Topluluğa girmek isteyen aday 3 yıl süren bir sınav dönemi geçirirdi. Adaya öncelikle Esseniler gibi yaşamayı öğrenmesi için bir küçük balta, bir peştamal, bir beyaz elbise verilirdi. Bu deneme süresinde aday nefsine hakim olabildiğini gösterebilirse, daha sıkı kurallara uyması istenir ve su ile bir tür arınma ve temizlenme ritüeli yapmaya hak kazanırdı. İzleyen dönemde 2 yıl kadar karakteri ve davranışları gözlenir, ancak bundan sonra uygun görülür ise topluluğa alınırdı.

Giriş (inisiasyon) Töreninde aday;
- Dindar kalacağına,
- İnsanlara adaletli olacağına;
- Kimseye zarar vermeyeceğine;
- Zalimlere karşı savaşacağına;
- Devleti yönetenlere karşı sadık olacağına;
- Yönetim kendisine geçerse baskıcı olmayacağına;
- Emrindekilere karşı bir üstünlük göstergesi olabilecek bir işaret veya farklı giyim ve kuşamı olmayacağına;
- Daima gerçeği arayacağına ve yalancıların hatalarını ortaya çıkarmaya çabalayacağına;
- Kötülüklere karşı ruhunu temiz tutacağına;
- Ölümle tehdit edilse dahi topluluk üyelerinden hiçbir şeyi gizlemeyeceğine ve mezhebin sırlarından hiçbirini diğer insanlara açıklamayacağına;
dair yemin ederdi (16).

Kademeli bir ezoterik derecelendirme sistemine sahip olduğu da eldeki verilere dayandırılmaktadır. Kimi yerde 4 derece olarak belirtilse de daha fazla derece olduğu şeklinde yorumlar da bulunmaktadır.

  • Kurtulanlar,
  • Tövbekarlar, 
  • Fakirler,
  • Gerçekçiler, 
  • Azizler, 
  • Seçilenler.

Sofra da Esseniler için önemli bir kavramdı. Aynı topluluk üyeleri ile sofraya oturmak, tanrıya ulaşma yolunda arınma ve iman seviyesi göstergesi olması nedeniyle önemlidir.

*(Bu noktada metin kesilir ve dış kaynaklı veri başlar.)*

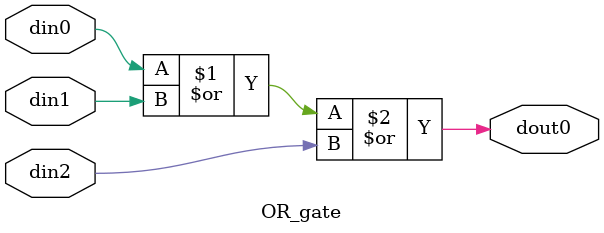
<source format=v>
`timescale 1ns/1ps

module OR_gate (
    din0,
    din1,
    din2,
    dout0
);

  input din0;
  input din1;
  input din2;
  output dout0;

  assign dout0 = din0 | din1 | din2;

endmodule
</source>
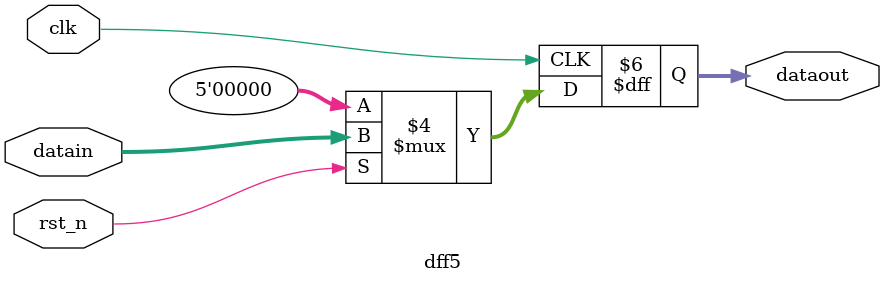
<source format=v>
module dff5 (clk,rst_n,datain,dataout);
	input clk,rst_n;
	input [4:0] datain;
	output [4:0] dataout;
	
	reg [4:0] dataout;
	
	always @(posedge clk)
		if (!rst_n)	dataout<=5'b0;
		else	dataout<=datain;
endmodule

</source>
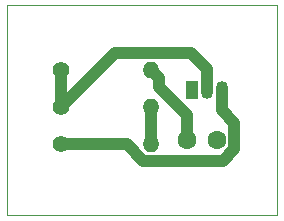
<source format=gbr>
G04 #@! TF.GenerationSoftware,KiCad,Pcbnew,(5.1.2)-2*
G04 #@! TF.CreationDate,2019-08-09T21:51:25-03:00*
G04 #@! TF.ProjectId,Minicurso IEEE,4d696e69-6375-4727-936f-20494545452e,rev?*
G04 #@! TF.SameCoordinates,Original*
G04 #@! TF.FileFunction,Copper,L1,Top*
G04 #@! TF.FilePolarity,Positive*
%FSLAX46Y46*%
G04 Gerber Fmt 4.6, Leading zero omitted, Abs format (unit mm)*
G04 Created by KiCad (PCBNEW (5.1.2)-2) date 2019-08-09 21:51:25*
%MOMM*%
%LPD*%
G04 APERTURE LIST*
%ADD10C,0.050000*%
%ADD11O,1.400000X1.400000*%
%ADD12C,1.400000*%
%ADD13R,1.050000X1.500000*%
%ADD14O,1.050000X1.500000*%
%ADD15C,1.600000*%
%ADD16C,1.000000*%
G04 APERTURE END LIST*
D10*
X53340000Y-114300000D02*
X53340000Y-96520000D01*
X76200000Y-114300000D02*
X53340000Y-114300000D01*
X76200000Y-96520000D02*
X76200000Y-114300000D01*
X53340000Y-96520000D02*
X76200000Y-96520000D01*
D11*
X65530000Y-108260000D03*
D12*
X57910000Y-108260000D03*
D11*
X65530000Y-105110000D03*
D12*
X57910000Y-105110000D03*
D11*
X65530000Y-101960000D03*
D12*
X57910000Y-101960000D03*
D13*
X68990000Y-103640000D03*
D14*
X71530000Y-103640000D03*
X70260000Y-103640000D03*
D15*
X71080000Y-107950000D03*
X68580000Y-107950000D03*
D16*
X71530000Y-105390000D02*
X71530000Y-103640000D01*
X72580001Y-106440001D02*
X71530000Y-105390000D01*
X72580001Y-108670001D02*
X72580001Y-106440001D01*
X64857999Y-109660001D02*
X71590001Y-109660001D01*
X63457998Y-108260000D02*
X64857999Y-109660001D01*
X71590001Y-109660001D02*
X72580001Y-108670001D01*
X57910000Y-108260000D02*
X63457998Y-108260000D01*
X57910000Y-101960000D02*
X57910000Y-105110000D01*
X70260000Y-101890000D02*
X70260000Y-103640000D01*
X68929999Y-100559999D02*
X70260000Y-101890000D01*
X62460001Y-100559999D02*
X68929999Y-100559999D01*
X57910000Y-105110000D02*
X62460001Y-100559999D01*
X68580000Y-106818630D02*
X68580000Y-107950000D01*
X68580000Y-105765002D02*
X68580000Y-106818630D01*
X66229999Y-103415001D02*
X68580000Y-105765002D01*
X66229999Y-102659999D02*
X66229999Y-103415001D01*
X65530000Y-101960000D02*
X66229999Y-102659999D01*
X65530000Y-105110000D02*
X65530000Y-108260000D01*
M02*

</source>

Yemek, bir ibadet ritüleli içinde gerçekleştirilirdi. Sofra ahirette Mesih ile birlikte yapılacak şöleni temsil ediyordu. Güneşin doğuşundan önce dünyevi hiçbir söz edilmez, dua edilirdi. Güneş doğduktan sonra, herkes işinin başına geçerdi.

Öğlene doğru, su ile temizlendikten sonra elbiselerini değiştirir birlikte yemek üzere toplanırlardı. Öğle ve akşam iki defa yemek yenirdi. Yemeğin başında ve yemekten sonra üstad, dua ederdi. Yemek oldukça mütevazı olurdu. Yemekten sonra tekrar eski elbiselerini giyer ve işlerinin başına dönerlerdi.

Baş Üstadın yönetiminde bir Konsey topluluğu idare ederdi. Topluluk Hz. Musa öğretisine sıkı sıkıya bağlı olup bunu değiştiren, bozan ruhban sınıfa karşı dini en doğru hali ile algılamak ve onu korumak için çaba göstermektedir. Bu bağlamda dini gerçeği orijinaline sadık kalarak anlamak ve gerçekte verilen mesajı anlayıp iletmek için ezoterik yöntemi kullanmış oldukları ileri sürülebilir.

Cezalandırma yöntemleri de ilginçtir. Büyük günah işleyenler topluluktan uzaklaştırılırlar. Böylelerinin diğer insanlardan yiyecek alması yasaktır. Son derece zor şartlarda ot yiyerek zayıf düşen bu eski üyeler bu şekilde bir deri bir kemik kalır ve böyle ölürlerdi. Kimi zaman yeterince çektiği düşünülen üyeler tam son nefeslerini verecekleri zaman yeniden gruba kabul edilir ve cezalarını çekmiş olarak hayatlarına devam edebilirlerdi.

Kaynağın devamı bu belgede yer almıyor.